Design: Cross-sectional study.
Participants: Participants (n = 7313; 2848 men and 4465 women) were selected as an ophthalmologically normal Japanese sample using the following exclusion criteria: abnormal results suggestive of any eye diseases revealed on slit-lamp examination, fundus photography, or visual field test using frequency doubling technology; corrected visual acuity worse than 0.7; and contact lens wear within 1 week. All study participants were identified from The Eye Disease Screening Service in Tajimi city during the period from September, 2000, through October, 2001.
Methods: The CCT was measured by SP-2000P specular microscopy (Topcon, Tokyo, Japan). Age, gender, body mass index, systolic blood pressure, laterality, refraction, corneal radius, and intraocular pressure (IOP) data were collected from the records.
Main outcome measures: The CCT value and its correlating factors.

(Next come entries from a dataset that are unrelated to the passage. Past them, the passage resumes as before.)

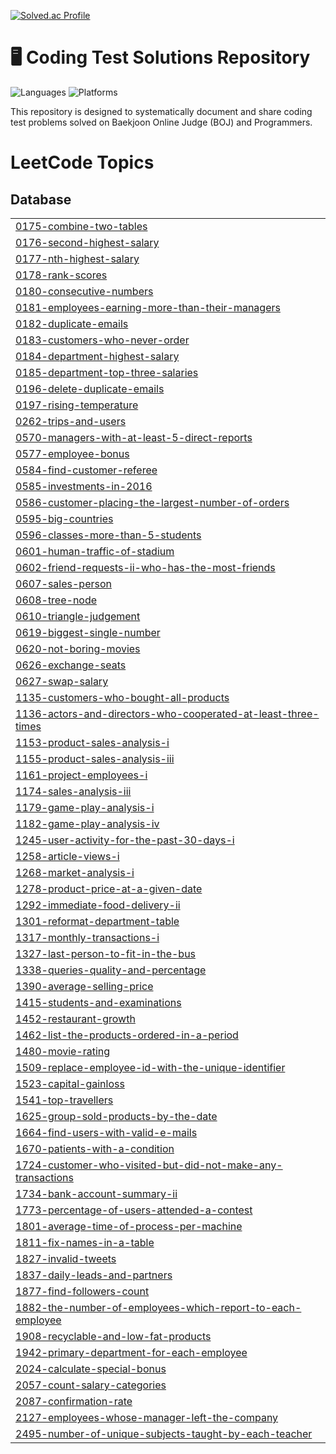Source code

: [![Solved.ac Profile](http://mazassumnida.wtf/api/v2/generate_badge?boj=rlwns0904)](https://solved.ac/rlwns0904/)

# 🖥 Coding Test Solutions Repository

![Languages](https://img.shields.io/badge/Language-Python-brightgreen)
![Platforms](https://img.shields.io/badge/Platforms-BOJ%20%7C%20Programmers-blue)

This repository is designed to systematically document and share coding test problems solved on Baekjoon Online Judge (BOJ) and Programmers.

<!---LeetCode Topics Start-->
# LeetCode Topics
## Database
|  |
| ------- |
| [0175-combine-two-tables](https://github.com/pocketopii/Pocketopi/tree/master/0175-combine-two-tables) |
| [0176-second-highest-salary](https://github.com/pocketopii/Pocketopi/tree/master/0176-second-highest-salary) |
| [0177-nth-highest-salary](https://github.com/pocketopii/Pocketopi/tree/master/0177-nth-highest-salary) |
| [0178-rank-scores](https://github.com/pocketopii/Pocketopi/tree/master/0178-rank-scores) |
| [0180-consecutive-numbers](https://github.com/pocketopii/Pocketopi/tree/master/0180-consecutive-numbers) |
| [0181-employees-earning-more-than-their-managers](https://github.com/pocketopii/Pocketopi/tree/master/0181-employees-earning-more-than-their-managers) |
| [0182-duplicate-emails](https://github.com/pocketopii/Pocketopi/tree/master/0182-duplicate-emails) |
| [0183-customers-who-never-order](https://github.com/pocketopii/Pocketopi/tree/master/0183-customers-who-never-order) |
| [0184-department-highest-salary](https://github.com/pocketopii/Pocketopi/tree/master/0184-department-highest-salary) |
| [0185-department-top-three-salaries](https://github.com/pocketopii/Pocketopi/tree/master/0185-department-top-three-salaries) |
| [0196-delete-duplicate-emails](https://github.com/pocketopii/Pocketopi/tree/master/0196-delete-duplicate-emails) |
| [0197-rising-temperature](https://github.com/pocketopii/Pocketopi/tree/master/0197-rising-temperature) |
| [0262-trips-and-users](https://github.com/pocketopii/Pocketopi/tree/master/0262-trips-and-users) |
| [0570-managers-with-at-least-5-direct-reports](https://github.com/pocketopii/Pocketopi/tree/master/0570-managers-with-at-least-5-direct-reports) |
| [0577-employee-bonus](https://github.com/pocketopii/Pocketopi/tree/master/0577-employee-bonus) |
| [0584-find-customer-referee](https://github.com/pocketopii/Pocketopi/tree/master/0584-find-customer-referee) |
| [0585-investments-in-2016](https://github.com/pocketopii/Pocketopi/tree/master/0585-investments-in-2016) |
| [0586-customer-placing-the-largest-number-of-orders](https://github.com/pocketopii/Pocketopi/tree/master/0586-customer-placing-the-largest-number-of-orders) |
| [0595-big-countries](https://github.com/pocketopii/Pocketopi/tree/master/0595-big-countries) |
| [0596-classes-more-than-5-students](https://github.com/pocketopii/Pocketopi/tree/master/0596-classes-more-than-5-students) |
| [0601-human-traffic-of-stadium](https://github.com/pocketopii/Pocketopi/tree/master/0601-human-traffic-of-stadium) |
| [0602-friend-requests-ii-who-has-the-most-friends](https://github.com/pocketopii/Pocketopi/tree/master/0602-friend-requests-ii-who-has-the-most-friends) |
| [0607-sales-person](https://github.com/pocketopii/Pocketopi/tree/master/0607-sales-person) |
| [0608-tree-node](https://github.com/pocketopii/Pocketopi/tree/master/0608-tree-node) |
| [0610-triangle-judgement](https://github.com/pocketopii/Pocketopi/tree/master/0610-triangle-judgement) |
| [0619-biggest-single-number](https://github.com/pocketopii/Pocketopi/tree/master/0619-biggest-single-number) |
| [0620-not-boring-movies](https://github.com/pocketopii/Pocketopi/tree/master/0620-not-boring-movies) |
| [0626-exchange-seats](https://github.com/pocketopii/Pocketopi/tree/master/0626-exchange-seats) |
| [0627-swap-salary](https://github.com/pocketopii/Pocketopi/tree/master/0627-swap-salary) |
| [1135-customers-who-bought-all-products](https://github.com/pocketopii/Pocketopi/tree/master/1135-customers-who-bought-all-products) |
| [1136-actors-and-directors-who-cooperated-at-least-three-times](https://github.com/pocketopii/Pocketopi/tree/master/1136-actors-and-directors-who-cooperated-at-least-three-times) |
| [1153-product-sales-analysis-i](https://github.com/pocketopii/Pocketopi/tree/master/1153-product-sales-analysis-i) |
| [1155-product-sales-analysis-iii](https://github.com/pocketopii/Pocketopi/tree/master/1155-product-sales-analysis-iii) |
| [1161-project-employees-i](https://github.com/pocketopii/Pocketopi/tree/master/1161-project-employees-i) |
| [1174-sales-analysis-iii](https://github.com/pocketopii/Pocketopi/tree/master/1174-sales-analysis-iii) |
| [1179-game-play-analysis-i](https://github.com/pocketopii/Pocketopi/tree/master/1179-game-play-analysis-i) |
| [1182-game-play-analysis-iv](https://github.com/pocketopii/Pocketopi/tree/master/1182-game-play-analysis-iv) |
| [1245-user-activity-for-the-past-30-days-i](https://github.com/pocketopii/Pocketopi/tree/master/1245-user-activity-for-the-past-30-days-i) |
| [1258-article-views-i](https://github.com/pocketopii/Pocketopi/tree/master/1258-article-views-i) |
| [1268-market-analysis-i](https://github.com/pocketopii/Pocketopi/tree/master/1268-market-analysis-i) |
| [1278-product-price-at-a-given-date](https://github.com/pocketopii/Pocketopi/tree/master/1278-product-price-at-a-given-date) |
| [1292-immediate-food-delivery-ii](https://github.com/pocketopii/Pocketopi/tree/master/1292-immediate-food-delivery-ii) |
| [1301-reformat-department-table](https://github.com/pocketopii/Pocketopi/tree/master/1301-reformat-department-table) |
| [1317-monthly-transactions-i](https://github.com/pocketopii/Pocketopi/tree/master/1317-monthly-transactions-i) |
| [1327-last-person-to-fit-in-the-bus](https://github.com/pocketopii/Pocketopi/tree/master/1327-last-person-to-fit-in-the-bus) |
| [1338-queries-quality-and-percentage](https://github.com/pocketopii/Pocketopi/tree/master/1338-queries-quality-and-percentage) |
| [1390-average-selling-price](https://github.com/pocketopii/Pocketopi/tree/master/1390-average-selling-price) |
| [1415-students-and-examinations](https://github.com/pocketopii/Pocketopi/tree/master/1415-students-and-examinations) |
| [1452-restaurant-growth](https://github.com/pocketopii/Pocketopi/tree/master/1452-restaurant-growth) |
| [1462-list-the-products-ordered-in-a-period](https://github.com/pocketopii/Pocketopi/tree/master/1462-list-the-products-ordered-in-a-period) |
| [1480-movie-rating](https://github.com/pocketopii/Pocketopi/tree/master/1480-movie-rating) |
| [1509-replace-employee-id-with-the-unique-identifier](https://github.com/pocketopii/Pocketopi/tree/master/1509-replace-employee-id-with-the-unique-identifier) |
| [1523-capital-gainloss](https://github.com/pocketopii/Pocketopi/tree/master/1523-capital-gainloss) |
| [1541-top-travellers](https://github.com/pocketopii/Pocketopi/tree/master/1541-top-travellers) |
| [1625-group-sold-products-by-the-date](https://github.com/pocketopii/Pocketopi/tree/master/1625-group-sold-products-by-the-date) |
| [1664-find-users-with-valid-e-mails](https://github.com/pocketopii/Pocketopi/tree/master/1664-find-users-with-valid-e-mails) |
| [1670-patients-with-a-condition](https://github.com/pocketopii/Pocketopi/tree/master/1670-patients-with-a-condition) |
| [1724-customer-who-visited-but-did-not-make-any-transactions](https://github.com/pocketopii/Pocketopi/tree/master/1724-customer-who-visited-but-did-not-make-any-transactions) |
| [1734-bank-account-summary-ii](https://github.com/pocketopii/Pocketopi/tree/master/1734-bank-account-summary-ii) |
| [1773-percentage-of-users-attended-a-contest](https://github.com/pocketopii/Pocketopi/tree/master/1773-percentage-of-users-attended-a-contest) |
| [1801-average-time-of-process-per-machine](https://github.com/pocketopii/Pocketopi/tree/master/1801-average-time-of-process-per-machine) |
| [1811-fix-names-in-a-table](https://github.com/pocketopii/Pocketopi/tree/master/1811-fix-names-in-a-table) |
| [1827-invalid-tweets](https://github.com/pocketopii/Pocketopi/tree/master/1827-invalid-tweets) |
| [1837-daily-leads-and-partners](https://github.com/pocketopii/Pocketopi/tree/master/1837-daily-leads-and-partners) |
| [1877-find-followers-count](https://github.com/pocketopii/Pocketopi/tree/master/1877-find-followers-count) |
| [1882-the-number-of-employees-which-report-to-each-employee](https://github.com/pocketopii/Pocketopi/tree/master/1882-the-number-of-employees-which-report-to-each-employee) |
| [1908-recyclable-and-low-fat-products](https://github.com/pocketopii/Pocketopi/tree/master/1908-recyclable-and-low-fat-products) |
| [1942-primary-department-for-each-employee](https://github.com/pocketopii/Pocketopi/tree/master/1942-primary-department-for-each-employee) |
| [2024-calculate-special-bonus](https://github.com/pocketopii/Pocketopi/tree/master/2024-calculate-special-bonus) |
| [2057-count-salary-categories](https://github.com/pocketopii/Pocketopi/tree/master/2057-count-salary-categories) |
| [2087-confirmation-rate](https://github.com/pocketopii/Pocketopi/tree/master/2087-confirmation-rate) |
| [2127-employees-whose-manager-left-the-company](https://github.com/pocketopii/Pocketopi/tree/master/2127-employees-whose-manager-left-the-company) |
| [2495-number-of-unique-subjects-taught-by-each-teacher](https://github.com/pocketopii/Pocketopi/tree/master/2495-number-of-unique-subjects-taught-by-each-teacher) |
<!---LeetCode Topics End-->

Results: Average CCT in this ophthalmologically normal Japanese population was 517.5+/-29.8 microm (mean+/-standard deviation; n = 7313) and was greater in men (521.5+/-30.3 microm) than in women (514.4+/-29.0 microm). The CCT positively correlated with IOP and corneal radius and negatively correlated with refraction, although the correlation was weak. Intraocular pressure measured with a Goldmann applanation tonometer positively correlated with CCT, and the correction was not affected by age (corrected IOP = IOP reading -0.012 [CCT (microm) - 520]).
Conclusions: Using optical pachymetry, CCT in normal Japanese persons was defined as 517.5+/-29.8 microm. Men had greater CCT measurements than women. The CCT measurements positively correlated with IOP and corneal radius and negatively correlated with age and refraction in men. Intraocular pressure positively correlated with CCT, regardless of age.